_GIVEN RECORDS_

════════════════

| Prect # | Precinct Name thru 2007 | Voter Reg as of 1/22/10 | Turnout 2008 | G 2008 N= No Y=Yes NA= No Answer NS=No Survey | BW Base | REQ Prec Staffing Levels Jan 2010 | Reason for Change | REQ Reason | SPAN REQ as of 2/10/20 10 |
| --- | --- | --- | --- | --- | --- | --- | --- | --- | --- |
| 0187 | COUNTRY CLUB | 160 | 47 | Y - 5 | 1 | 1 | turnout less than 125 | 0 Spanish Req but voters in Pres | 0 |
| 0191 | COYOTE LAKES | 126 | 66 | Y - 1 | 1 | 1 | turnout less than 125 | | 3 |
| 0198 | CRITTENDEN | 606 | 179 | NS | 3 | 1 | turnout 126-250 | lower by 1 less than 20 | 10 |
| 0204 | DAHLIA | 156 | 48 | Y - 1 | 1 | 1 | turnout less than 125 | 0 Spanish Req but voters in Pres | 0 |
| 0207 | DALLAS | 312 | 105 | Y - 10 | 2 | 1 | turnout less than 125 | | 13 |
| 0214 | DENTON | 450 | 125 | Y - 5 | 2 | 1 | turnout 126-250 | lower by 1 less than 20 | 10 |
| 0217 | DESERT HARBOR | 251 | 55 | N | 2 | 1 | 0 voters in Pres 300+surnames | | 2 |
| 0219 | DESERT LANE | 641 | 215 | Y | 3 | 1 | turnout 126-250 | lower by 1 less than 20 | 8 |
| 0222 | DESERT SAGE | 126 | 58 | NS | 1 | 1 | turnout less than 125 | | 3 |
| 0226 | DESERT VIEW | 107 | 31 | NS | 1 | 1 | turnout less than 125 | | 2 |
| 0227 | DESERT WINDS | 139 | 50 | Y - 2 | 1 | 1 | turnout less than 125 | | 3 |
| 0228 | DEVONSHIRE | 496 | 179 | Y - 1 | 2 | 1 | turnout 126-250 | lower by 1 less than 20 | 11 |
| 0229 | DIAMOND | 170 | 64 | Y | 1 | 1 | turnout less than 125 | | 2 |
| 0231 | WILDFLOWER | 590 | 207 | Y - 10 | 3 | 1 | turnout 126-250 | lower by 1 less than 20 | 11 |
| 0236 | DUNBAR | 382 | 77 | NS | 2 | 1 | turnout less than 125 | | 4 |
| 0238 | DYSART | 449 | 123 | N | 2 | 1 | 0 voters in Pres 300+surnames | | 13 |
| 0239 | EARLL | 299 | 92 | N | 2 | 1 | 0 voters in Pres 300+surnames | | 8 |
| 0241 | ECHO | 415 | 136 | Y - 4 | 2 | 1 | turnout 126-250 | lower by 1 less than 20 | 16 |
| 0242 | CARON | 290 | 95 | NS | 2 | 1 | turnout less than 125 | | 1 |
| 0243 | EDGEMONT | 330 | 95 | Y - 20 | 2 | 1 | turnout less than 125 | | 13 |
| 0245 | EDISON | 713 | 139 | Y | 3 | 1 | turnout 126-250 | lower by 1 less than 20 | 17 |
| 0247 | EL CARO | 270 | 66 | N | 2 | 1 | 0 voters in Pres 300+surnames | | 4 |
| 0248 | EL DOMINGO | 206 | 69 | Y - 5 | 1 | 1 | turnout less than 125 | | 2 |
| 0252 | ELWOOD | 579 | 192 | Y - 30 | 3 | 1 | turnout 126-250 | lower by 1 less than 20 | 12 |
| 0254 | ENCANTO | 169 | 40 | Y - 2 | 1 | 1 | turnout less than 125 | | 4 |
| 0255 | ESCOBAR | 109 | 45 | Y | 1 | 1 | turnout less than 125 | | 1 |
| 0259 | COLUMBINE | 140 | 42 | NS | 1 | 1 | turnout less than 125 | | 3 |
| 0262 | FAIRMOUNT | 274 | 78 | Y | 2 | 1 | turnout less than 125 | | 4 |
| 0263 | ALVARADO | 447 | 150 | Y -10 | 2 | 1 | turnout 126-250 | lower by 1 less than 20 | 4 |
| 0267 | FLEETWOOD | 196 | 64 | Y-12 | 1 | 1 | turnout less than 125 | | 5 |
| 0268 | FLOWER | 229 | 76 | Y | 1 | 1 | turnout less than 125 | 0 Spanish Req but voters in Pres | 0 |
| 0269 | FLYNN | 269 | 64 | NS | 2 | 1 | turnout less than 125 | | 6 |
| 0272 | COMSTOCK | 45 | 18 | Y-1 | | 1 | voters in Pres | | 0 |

════════════════

Print only these lines, please. They run from the start of the entries above to the line containing "0198 | CRITTENDEN", both ends included, and must match exactly.

| Prect # | Precinct Name thru 2007 | Voter Reg as of 1/22/10 | Turnout 2008 | G 2008 N= No Y=Yes NA= No Answer NS=No Survey | BW Base | REQ Prec Staffing Levels Jan 2010 | Reason for Change | REQ Reason | SPAN REQ as of 2/10/20 10 |
| --- | --- | --- | --- | --- | --- | --- | --- | --- | --- |
| 0187 | COUNTRY CLUB | 160 | 47 | Y - 5 | 1 | 1 | turnout less than 125 | 0 Spanish Req but voters in Pres | 0 |
| 0191 | COYOTE LAKES | 126 | 66 | Y - 1 | 1 | 1 | turnout less than 125 | | 3 |
| 0198 | CRITTENDEN | 606 | 179 | NS | 3 | 1 | turnout 126-250 | lower by 1 less than 20 | 10 |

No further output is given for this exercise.